*Text provided*.
BODO, NIGERIA— A pair of oil spills in 2008 and 2009 polluted the waters around the town of Bodo, in Nigeria’s southern Rivers State. A settlement between the Shell oil company and the affected community that was negotiated in January put cash in the pockets of townspeople, but it did not undo the environmental damage to the area around Bodo.

Just about everyone in Bodo is building something. But on the banks of the creeks that surround the community, oil laps at blackened ground. Therein lies the reason for the building boom.

Two oil spills years ago dumped thousands of barrels of crude into the creeks of this community, which depends on fishing for its main source of income. Bodo claimed the Shell oil company’s Nigerian subsidiary was responsible for the spill, and took the matter to court in Britain. Earlier this year, Bodo accepted a cash settlement that put money directly into the pockets of more than 15,000 people.

*Information provided*.
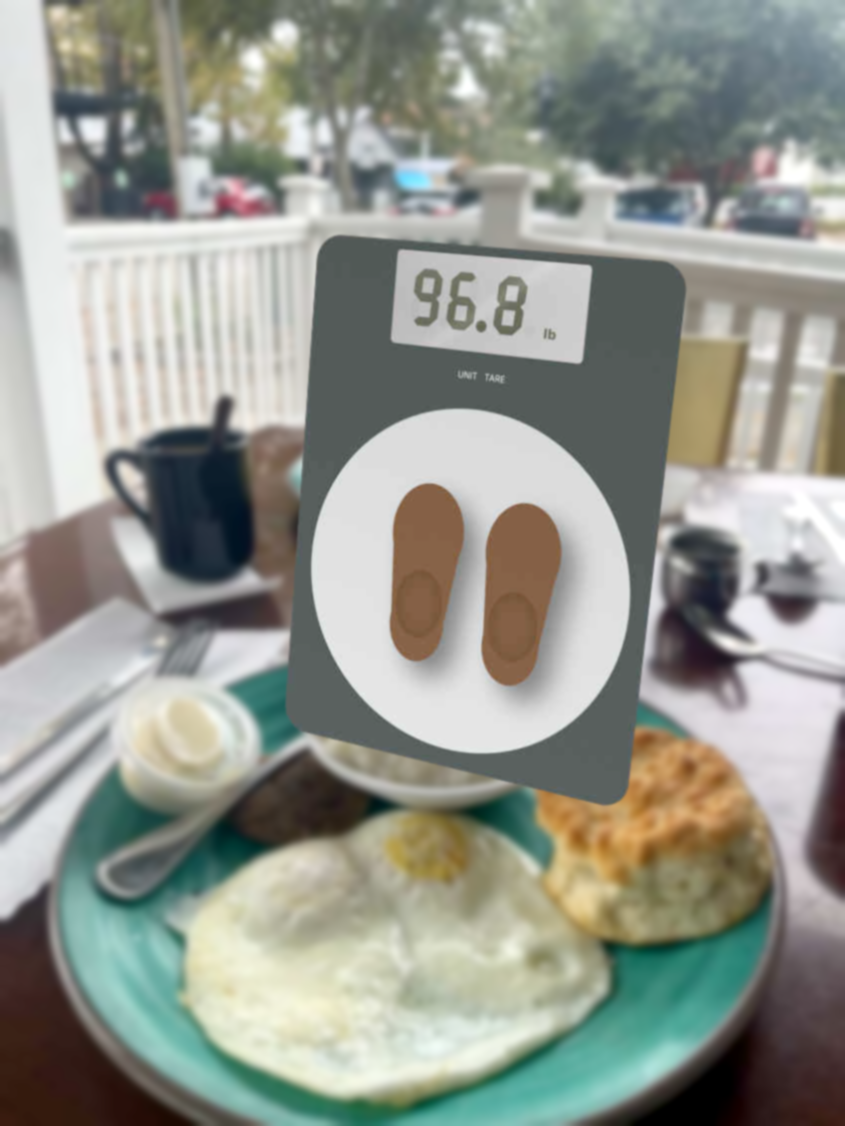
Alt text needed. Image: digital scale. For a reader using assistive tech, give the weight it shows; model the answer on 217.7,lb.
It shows 96.8,lb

*Your goal*.
Copy out the full text about the Bodo oil spills from above, word for word.

*Result*.
BODO, NIGERIA— A pair of oil spills in 2008 and 2009 polluted the waters around the town of Bodo, in Nigeria’s southern Rivers State. A settlement between the Shell oil company and the affected community that was negotiated in January put cash in the pockets of townspeople, but it did not undo the environmental damage to the area around Bodo.

Just about everyone in Bodo is building something. But on the banks of the creeks that surround the community, oil laps at blackened ground. Therein lies the reason for the building boom.

Two oil spills years ago dumped thousands of barrels of crude into the creeks of this community, which depends on fishing for its main source of income. Bodo claimed the Shell oil company’s Nigerian subsidiary was responsible for the spill, and took the matter to court in Britain. Earlier this year, Bodo accepted a cash settlement that put money directly into the pockets of more than 15,000 people.